SHEEHY: Nietzsche. You haven’t even fucking read any Nietzsche.
O’LEARY: I have, too. Ah…The Antichrist.
SHEEHY: Quote me something, then.
O’LEARY: “What does not kill me–”
SHEEHY: Ah, for fuck’s sake. Every child knows that one.
CORNELL: Bertrand Russell.
SHEEHY: Bertrand Russell. Will you listen to him. The fucking English. Everything has to be fucking English. Name your favourite philosopher, and lo and behold, he’s fucking English.
CORNELL: He’s Welsh.
CORNELL: Bertrand Russell was Welsh.
SHEEHY: Bertrand Russell was Welsh?
He considers whether or not to take issue with CORNELL’s statement, but then accepts it might be true.

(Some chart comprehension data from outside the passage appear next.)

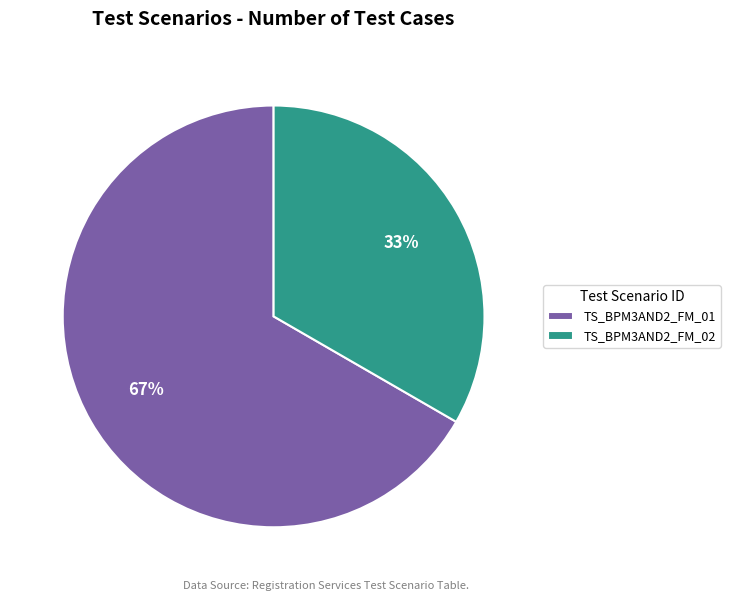

Is it true that TS_BPM3AND2_FM_01 is 67% of the pie?

True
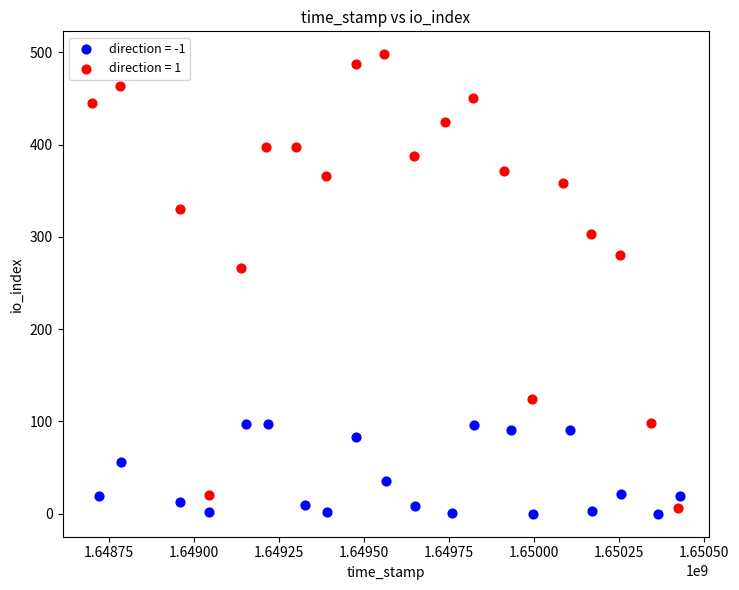

Which series has the widest spread of Y values?

direction = 1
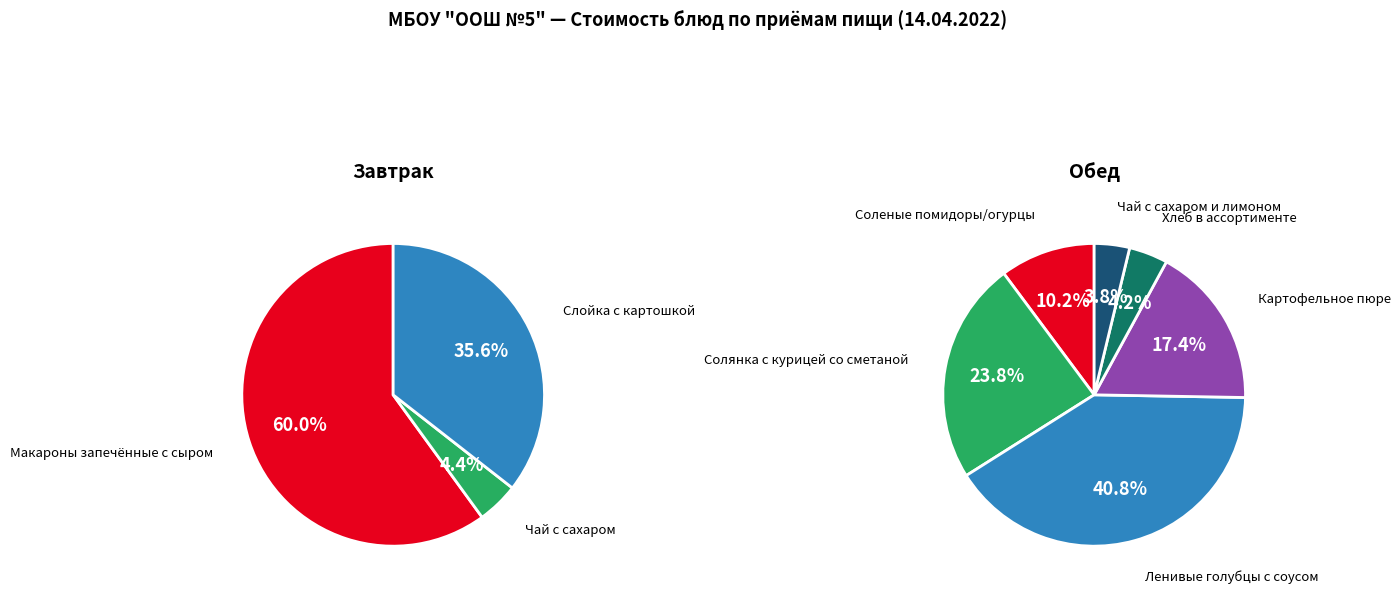

Is the sum of Чай с сахаром and Картофельное пюре greater than half?

No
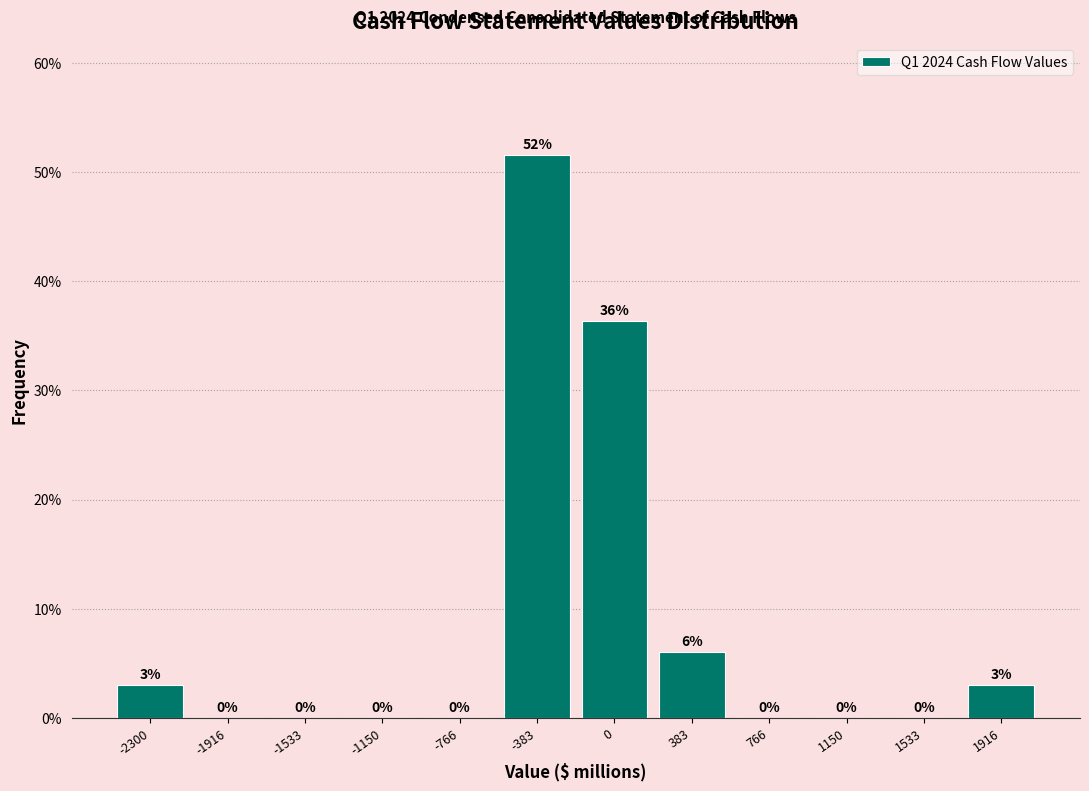

Which category has the highest value across all series?

-383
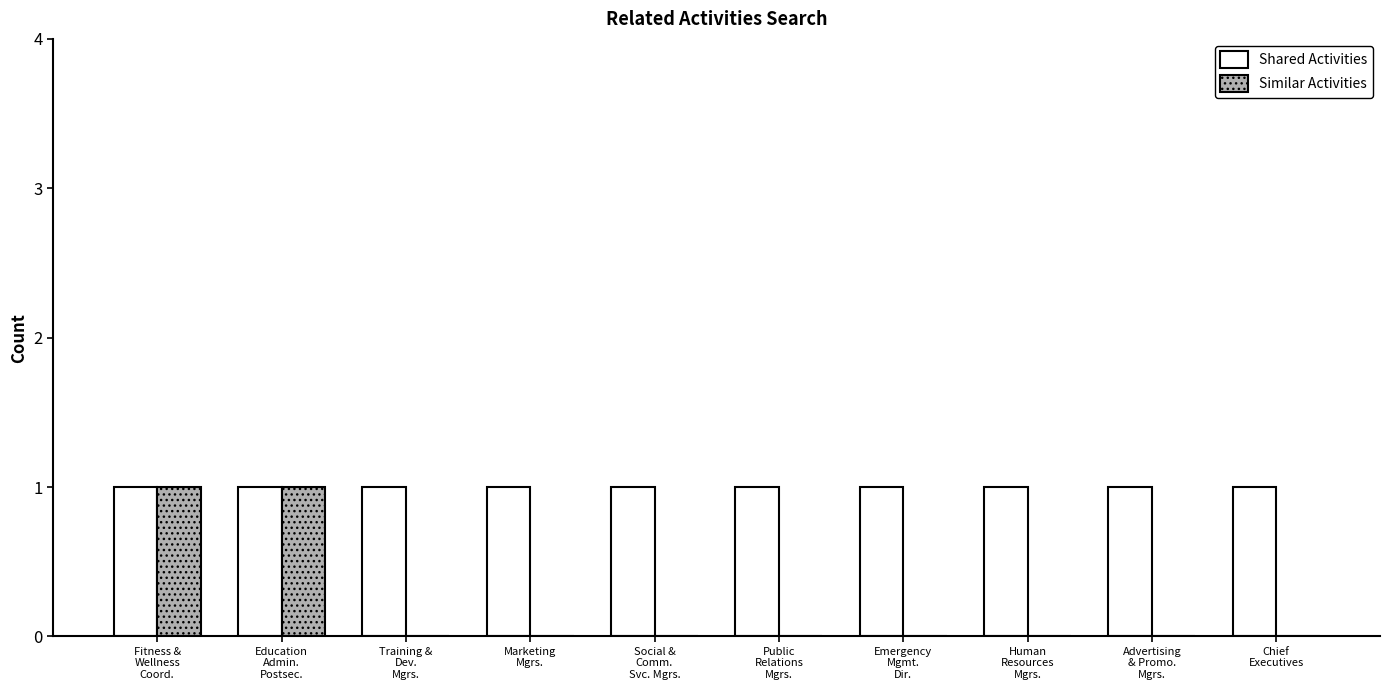

Which series has the largest total across all categories?

Shared Activities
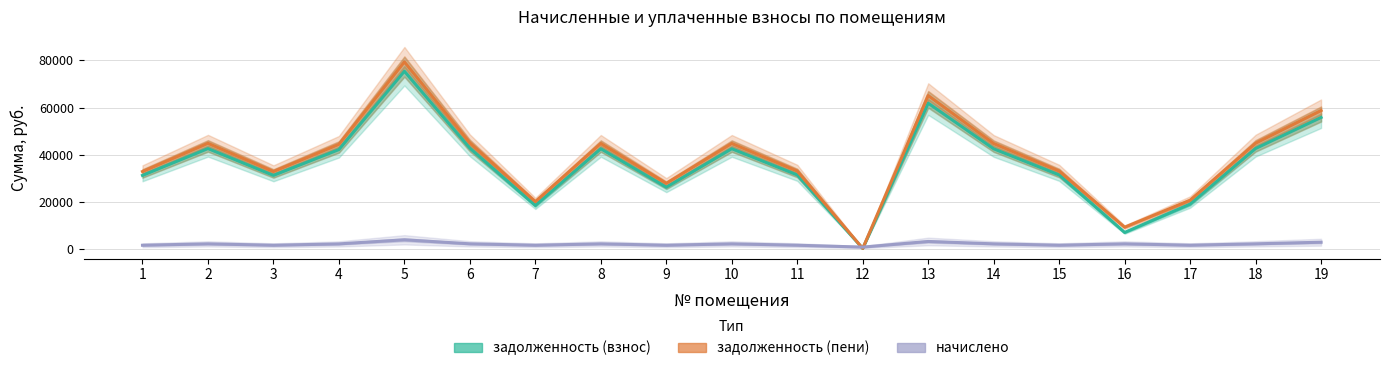

Reading right to left, what are all the values shown in this chart?

задолженность (взнос): 19=55807.6	18=42651.5	17=19073.2	16=7054.3	15=31444.6	14=42521.5	13=61849.6	12=283.5	11=31444.6	10=42554.0	9=26239.7	8=42554.0	7=18493.4	6=42781.4	5=75395.4	4=42196.7	3=31249.6	2=42619.0	1=31249.6
задолженность (пени): 19=58729.9	18=44884.9	17=20719.8	16=9287.7	15=33091.1	14=44748.1	13=65088.3	12=283.5	11=33091.1	10=44782.3	9=27876.1	8=44782.3	7=20129.8	6=45021.7	5=79343.4	4=44406.3	3=32885.9	2=44850.7	1=32885.9
начислено: 19=2922.3	18=2233.4	17=1646.6	16=2233.4	15=1646.6	14=2226.6	13=3238.7	12=850.5	11=1646.6	10=2228.3	9=1636.3	8=2228.3	7=1636.3	6=2240.2	5=3948.0	4=2209.6	3=1636.3	2=2231.7	1=1636.3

SHEEHY: You know I never knew that. I didn’t think anybody interesting was Welsh.
CORNELL: Dylan Thomas?
SHEEHY: Like I said, I didn’t think anybody interesting was Welsh.
O’LEARY: “You will not get the crowd to cry Hosanna until you ride into town on an ass.” Nietzsche.
SHEEHY and CORNELL look blankly at O’LEARY. Then —
SHEEHY: Yeah that’s a good one.
CORNELL: Good quote, yeah, nice one.
You might think it showy and contrived, but it’s not.